THERE were 15 company insolvencies registered in Northern Ireland in December, government figures show.
It comprised 11 creditors’ voluntary liquidations (CVLs), two compulsory liquidations and two administrations. There were no receivership appointments.
The figure was 67 per cent higher than December 2021, but 53 per cent lower than December 2019.
Overall, numbers of registered company insolvencies have remained lower than pre-pandemic levels since the start of the first UK lockdown in March 2020.
Businesses in the hospitality and retail sectors are being seen as particularly at risk as the cost-of-living crisis has led to the biggest fall in real pay on record while the price of energy remains high.
Meanwhile there were 123 individual insolvencies in north last month, again well up (52 per cent) on the previous year but 12 per cent lower than December 2019.

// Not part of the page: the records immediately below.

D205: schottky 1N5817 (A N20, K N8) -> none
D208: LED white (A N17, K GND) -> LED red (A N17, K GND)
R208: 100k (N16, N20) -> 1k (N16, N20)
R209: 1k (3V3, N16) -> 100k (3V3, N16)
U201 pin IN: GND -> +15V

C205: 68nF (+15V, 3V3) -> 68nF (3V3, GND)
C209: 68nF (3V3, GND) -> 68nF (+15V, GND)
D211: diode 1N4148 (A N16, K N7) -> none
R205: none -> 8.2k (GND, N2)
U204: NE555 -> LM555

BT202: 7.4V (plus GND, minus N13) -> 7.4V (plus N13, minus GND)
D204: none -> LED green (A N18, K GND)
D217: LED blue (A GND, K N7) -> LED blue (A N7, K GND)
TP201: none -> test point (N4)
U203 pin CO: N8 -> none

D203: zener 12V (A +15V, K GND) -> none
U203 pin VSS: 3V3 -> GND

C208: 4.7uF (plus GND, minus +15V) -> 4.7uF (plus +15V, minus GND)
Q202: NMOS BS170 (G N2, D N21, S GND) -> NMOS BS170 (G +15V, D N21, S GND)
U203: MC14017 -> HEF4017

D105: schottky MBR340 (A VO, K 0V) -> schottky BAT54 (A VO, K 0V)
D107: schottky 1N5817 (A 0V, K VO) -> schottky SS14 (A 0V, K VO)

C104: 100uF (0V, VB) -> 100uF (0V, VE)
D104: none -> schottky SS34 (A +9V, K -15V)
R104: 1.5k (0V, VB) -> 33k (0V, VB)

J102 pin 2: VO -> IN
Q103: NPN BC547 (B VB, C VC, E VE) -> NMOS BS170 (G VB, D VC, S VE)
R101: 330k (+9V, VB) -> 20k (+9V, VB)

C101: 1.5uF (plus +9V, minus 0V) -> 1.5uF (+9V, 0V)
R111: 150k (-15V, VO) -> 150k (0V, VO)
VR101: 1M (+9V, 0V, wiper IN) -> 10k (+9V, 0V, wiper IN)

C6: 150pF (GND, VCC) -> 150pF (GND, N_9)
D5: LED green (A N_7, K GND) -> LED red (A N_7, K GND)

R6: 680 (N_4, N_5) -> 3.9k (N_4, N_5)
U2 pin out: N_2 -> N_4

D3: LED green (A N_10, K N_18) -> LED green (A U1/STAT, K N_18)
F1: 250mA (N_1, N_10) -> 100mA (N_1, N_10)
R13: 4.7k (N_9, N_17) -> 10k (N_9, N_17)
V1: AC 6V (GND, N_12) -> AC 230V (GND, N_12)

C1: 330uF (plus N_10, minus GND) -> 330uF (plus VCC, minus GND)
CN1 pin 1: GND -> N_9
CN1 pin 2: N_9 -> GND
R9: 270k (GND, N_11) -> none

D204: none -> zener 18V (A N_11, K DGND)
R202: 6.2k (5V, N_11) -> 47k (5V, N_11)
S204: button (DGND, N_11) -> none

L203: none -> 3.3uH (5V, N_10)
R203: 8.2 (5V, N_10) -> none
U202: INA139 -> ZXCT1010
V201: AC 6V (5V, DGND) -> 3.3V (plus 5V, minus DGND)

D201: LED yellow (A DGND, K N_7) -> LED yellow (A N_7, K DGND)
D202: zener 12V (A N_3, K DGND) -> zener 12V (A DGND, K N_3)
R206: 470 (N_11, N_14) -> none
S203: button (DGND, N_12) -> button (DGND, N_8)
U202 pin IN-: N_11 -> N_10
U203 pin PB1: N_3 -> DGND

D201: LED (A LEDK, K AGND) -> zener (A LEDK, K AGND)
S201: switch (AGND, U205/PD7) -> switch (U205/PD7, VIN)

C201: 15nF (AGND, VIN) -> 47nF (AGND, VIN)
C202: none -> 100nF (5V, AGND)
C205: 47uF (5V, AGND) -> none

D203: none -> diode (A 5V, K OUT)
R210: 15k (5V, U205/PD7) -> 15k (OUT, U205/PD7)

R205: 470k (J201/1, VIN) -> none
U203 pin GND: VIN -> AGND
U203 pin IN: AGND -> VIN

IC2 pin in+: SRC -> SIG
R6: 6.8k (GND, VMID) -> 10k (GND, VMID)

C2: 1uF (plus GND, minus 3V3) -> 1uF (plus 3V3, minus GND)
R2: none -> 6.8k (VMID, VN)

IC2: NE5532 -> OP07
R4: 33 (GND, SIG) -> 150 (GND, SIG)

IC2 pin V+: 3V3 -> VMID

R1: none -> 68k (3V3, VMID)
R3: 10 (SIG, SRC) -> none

That was broken down as 109 individual voluntary arrangements (IVAs), seven debt relief orders (DROs) and seven bankruptcies.
It comes as FTSE 100-listed credit score and data firm Experian said consumers' demand for borrowing has lifted, but that lenders have tightened lending criteria amid tougher economic conditions.
In the UK and Ireland, lenders are more keen to access its analytics tools - such as credit reports and scores - to determine customers' affordability and to get insights into cost-of-living impact and small businesses, Experian said.
But they have also introduced stricter lending criteria and reduced supply in some categories of credit, the firm said, indicating that lenders are wary of more customers falling into financial difficulty.